Petchenègues
The Petchenègues are wandering people of Turkish origin which appear at the border of the empire khazar at the 8th century. They settle at the 10th century in the north of the Caspian Sea. According to the legend, they constitute the tribe Peçenek Oghouzes, resulting from Dağ Han (" prince Mountain ").
Nomadisant first of all in the North-West of the modern Kazakhstan, in the east of the the Volga, they form little by little an increasingly significant part of the army of Khazars. At the beginning of the 9th century, they are used by those to repress revolts in the state khazar. Finally in 889, they cross the Volga and settle between the Dniepr and the Don; then in 895, they cross Dniepr and take possession of the Magyar kingdom of the Atelkosou. A share important of the Magyars from go away and settle in Pannonia where they found the modern Hungary.

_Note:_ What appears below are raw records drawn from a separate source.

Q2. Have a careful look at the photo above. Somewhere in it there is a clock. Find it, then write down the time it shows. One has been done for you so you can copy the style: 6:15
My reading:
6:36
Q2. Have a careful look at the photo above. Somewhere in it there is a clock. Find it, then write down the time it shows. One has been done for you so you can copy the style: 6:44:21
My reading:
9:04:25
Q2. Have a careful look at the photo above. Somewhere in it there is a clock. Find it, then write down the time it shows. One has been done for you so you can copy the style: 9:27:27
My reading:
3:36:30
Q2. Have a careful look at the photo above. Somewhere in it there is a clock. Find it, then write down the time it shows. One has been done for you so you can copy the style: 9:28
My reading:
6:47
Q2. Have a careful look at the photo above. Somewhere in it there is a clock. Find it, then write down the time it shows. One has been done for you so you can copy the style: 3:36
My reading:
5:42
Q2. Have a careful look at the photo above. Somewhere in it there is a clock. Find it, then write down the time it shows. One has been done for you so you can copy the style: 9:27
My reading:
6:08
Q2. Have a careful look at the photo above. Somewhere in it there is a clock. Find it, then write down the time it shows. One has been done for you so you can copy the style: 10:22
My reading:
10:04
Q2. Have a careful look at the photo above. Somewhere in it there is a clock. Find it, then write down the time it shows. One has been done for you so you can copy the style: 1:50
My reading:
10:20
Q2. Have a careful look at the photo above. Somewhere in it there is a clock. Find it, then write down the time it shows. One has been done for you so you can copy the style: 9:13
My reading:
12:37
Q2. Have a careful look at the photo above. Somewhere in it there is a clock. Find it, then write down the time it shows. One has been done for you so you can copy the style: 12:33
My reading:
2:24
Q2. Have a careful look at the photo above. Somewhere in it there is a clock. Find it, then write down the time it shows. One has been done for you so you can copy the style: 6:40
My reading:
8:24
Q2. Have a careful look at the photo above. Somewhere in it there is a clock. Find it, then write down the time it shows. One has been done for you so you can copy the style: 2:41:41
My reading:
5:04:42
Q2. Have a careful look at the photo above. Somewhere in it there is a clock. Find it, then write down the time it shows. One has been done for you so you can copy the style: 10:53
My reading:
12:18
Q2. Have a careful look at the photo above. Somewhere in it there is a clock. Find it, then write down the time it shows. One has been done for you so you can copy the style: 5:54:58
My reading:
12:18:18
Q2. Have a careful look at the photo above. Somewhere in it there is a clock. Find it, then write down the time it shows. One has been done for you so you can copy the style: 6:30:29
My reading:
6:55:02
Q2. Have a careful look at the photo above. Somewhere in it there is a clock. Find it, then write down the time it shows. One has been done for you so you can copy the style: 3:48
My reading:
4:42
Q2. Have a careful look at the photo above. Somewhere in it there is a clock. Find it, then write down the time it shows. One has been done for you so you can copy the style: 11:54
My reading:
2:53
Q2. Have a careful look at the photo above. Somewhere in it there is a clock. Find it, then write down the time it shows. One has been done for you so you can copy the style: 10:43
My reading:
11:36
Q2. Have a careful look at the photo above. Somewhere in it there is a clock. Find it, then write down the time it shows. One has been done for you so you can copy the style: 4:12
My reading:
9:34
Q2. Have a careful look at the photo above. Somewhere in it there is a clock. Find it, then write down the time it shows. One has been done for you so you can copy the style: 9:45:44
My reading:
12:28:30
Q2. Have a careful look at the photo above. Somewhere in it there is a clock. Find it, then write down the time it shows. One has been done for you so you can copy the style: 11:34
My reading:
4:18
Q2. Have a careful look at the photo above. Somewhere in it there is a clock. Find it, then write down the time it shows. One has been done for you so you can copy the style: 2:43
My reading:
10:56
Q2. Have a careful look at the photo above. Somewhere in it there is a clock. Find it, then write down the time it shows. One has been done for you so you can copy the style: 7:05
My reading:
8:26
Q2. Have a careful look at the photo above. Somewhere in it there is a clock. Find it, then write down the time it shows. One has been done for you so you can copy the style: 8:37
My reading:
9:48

Starting from 915, they arrive on septentrional banks of the Black Sea then at the south of the large Ukrainian plains. The prince of Kiev, Igor, tries in 945 to divert them towards the Byzantine Empire but his/her son Sviatoslav is killed in 972 while fighting against them.
They convert with the Islam towards 980. In 1008, the bishop German missionary Bruno de Querfurt personally takes the head of a mission of evangelization of Petchenègues, in the territories ranging between the Volga and the Ural.
Between 1036 and 1053, overcome and badgered by the Russians, they cross the the Danube and progress inside the empire. Thus in 1086 they seize the Thrace and beat the Byzantine troops with Silistrie in 1090.
At the autumn of the same year Petchenègues put the seat in front of Constantinople and try an alliance with the Seldjoukides. This alliance had been mortal for the Empire so only Alexis I {{er}} Comnène had not reacted while being combined to the Coumans. Those crush Petchenègues the April 29th 1091 with the Bataille of the hill of Lebounion. In 1122 they are definitively beaten by Jean II Comnène and disperse in the Balkans especially in Transylvania.
The Byzantine writers and certain more modern historians indicate them under the name of Patzinaces .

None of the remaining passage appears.